For the six decades she’s been acting, she’s continuously resisted all stigmas and expectations imposed on her by men and society while proving just how talented she really is. In 1991, at a time when studios doubted whether a female character could lead a TV show, Mirren wowed audiences with her performance as “Detective Jane Tennison” in the British drama Prime Suspect. Playing the role of a woman fighting off injustices in a male-dominated field, a struggle she herself was enduring, earned the actress three British Academy Film Awards (BAFTA) and two Emmys during the show’s 15 year run.

Seeing how much the industry has changed since then, Mirren is glad to remain an advocate for workplace equality in Hollywood. “There is a pressure mounting behind a dam, and I hope that dam is finally bursting in terms of women directors and women-led dramas,” she told The Hollywood Reporter.

Her depiction of powerful women also extends to her home country’s rich history. A Dame Commander of the British Empire herself, she’s played the parts of both Queen Elizabeth I and Queen Elizabeth II on separate occasions and received an Academy Award for her performance in the 2006 film The Queen about the Royal Family’s response to Princess Diana’s death.

As the years pass, Mirren’s list of award nominations and wins continue to grow. In a 2016 interview with Vanity Fair, she stated that she values her career above motherhood (as she chose to never have children) or a domestic life- and there’s absolutely nothing wrong with that. ““I can watch [a]  film of Ingrid Bergman, [Katherine] Hepburn—you look and say, ‘She was brilliant!’ So I would like people to say that about me,” the actress explained.

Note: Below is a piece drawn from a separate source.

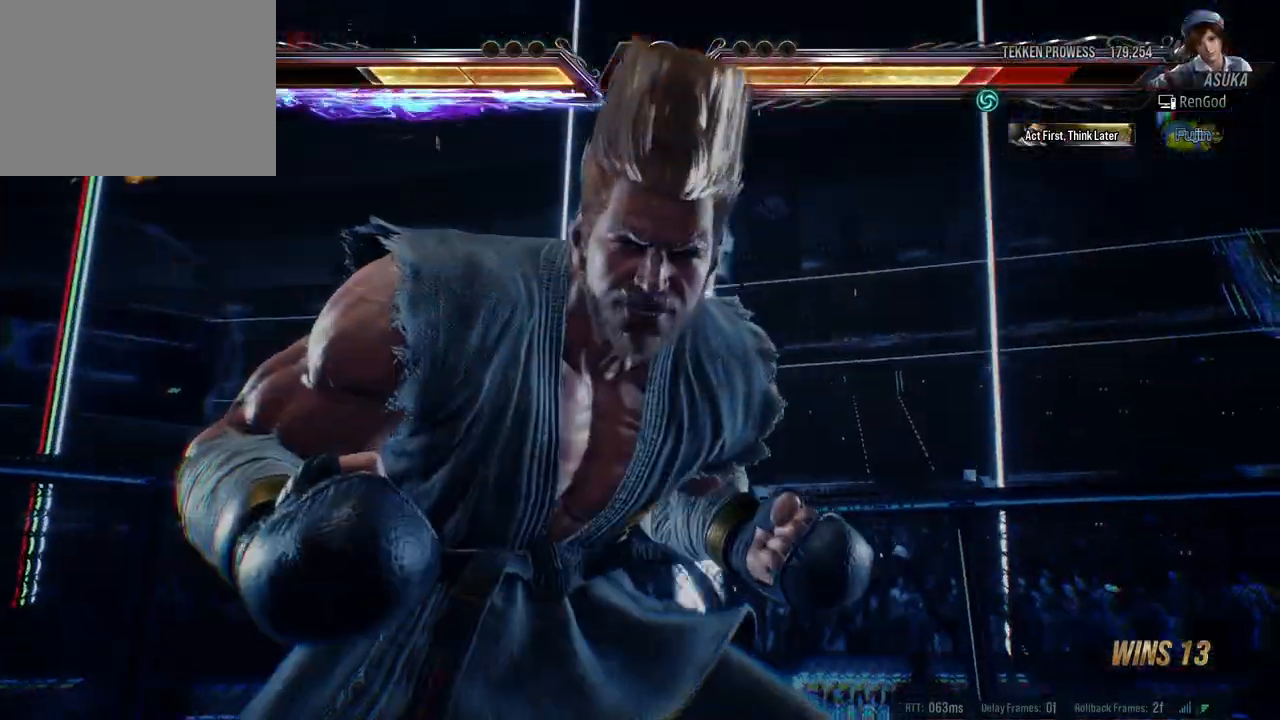
{"buttons": [], "left_stick": "right", "events": [[100, "A", "down"], [100, "B", "down"], [100, "X", "down"], [117, "Y", "down"], [267, "A", "up"], [267, "B", "up"], [283, "X", "up"], [283, "Y", "up"]]}
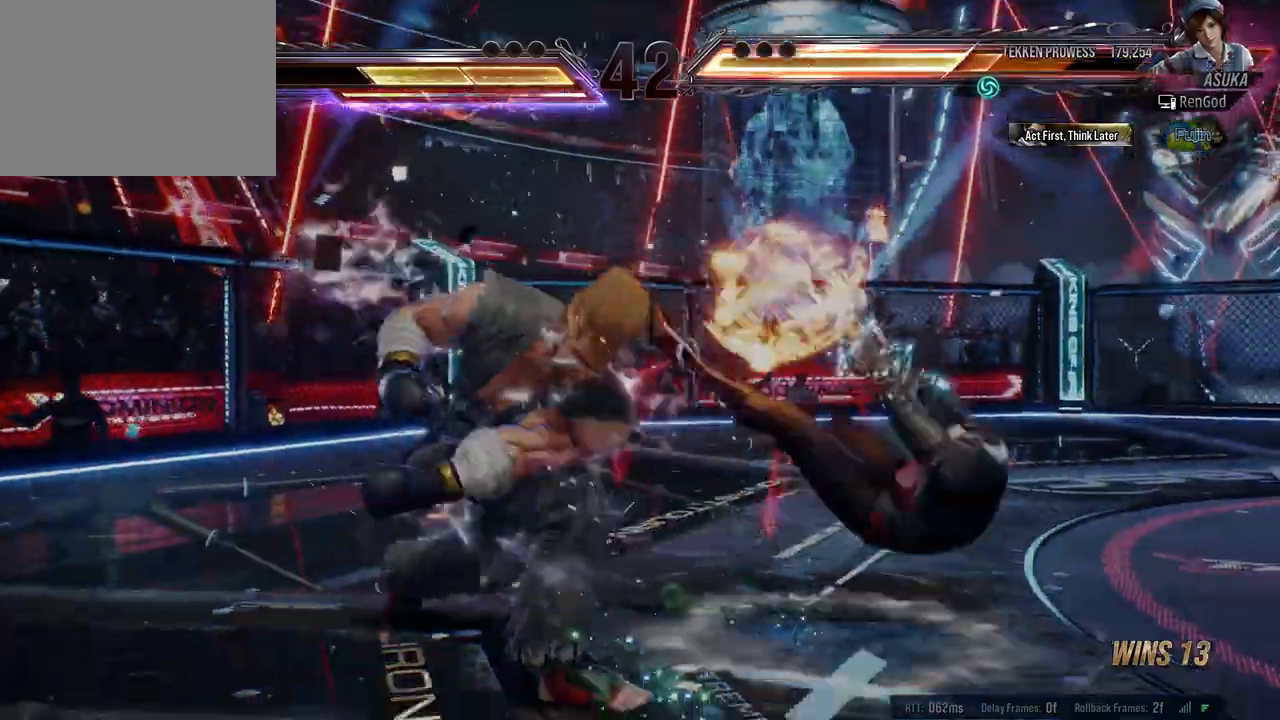
{"buttons": [], "left_stick": "right", "events": [[50, "A", "down"], [50, "X", "down"], [67, "B", "down"], [67, "Y", "down"], [233, "A", "up"], [233, "B", "up"], [250, "X", "up"], [250, "Y", "up"]]}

These days, the Mirren is dedicated as ever to educating the public and younger generations about the importance of feminism. She appeared in the 2016 Pirelli Calendar in a highly-appraised series of pictures taken by famed photographer Peter Lindbergh. Unedited and untouched, the photos aim to show what real beauty and strength look like, no photoshop needed. Between the seven “current projects”  listed on her website, the actress also found time to give this year’s commencement speech at Tulane University, where she offered students life advice ranging from dealing with bullies to procrastination to tattoos and encouraged them to “be a feminist” regardless of their race or sex.

Now in her 70s, Mirren is a true testament of what it means to lead a trailblazing career while also breaking stereotypes and ignoring the haters: the perfect recipe for finding self-fulfillment and real happiness.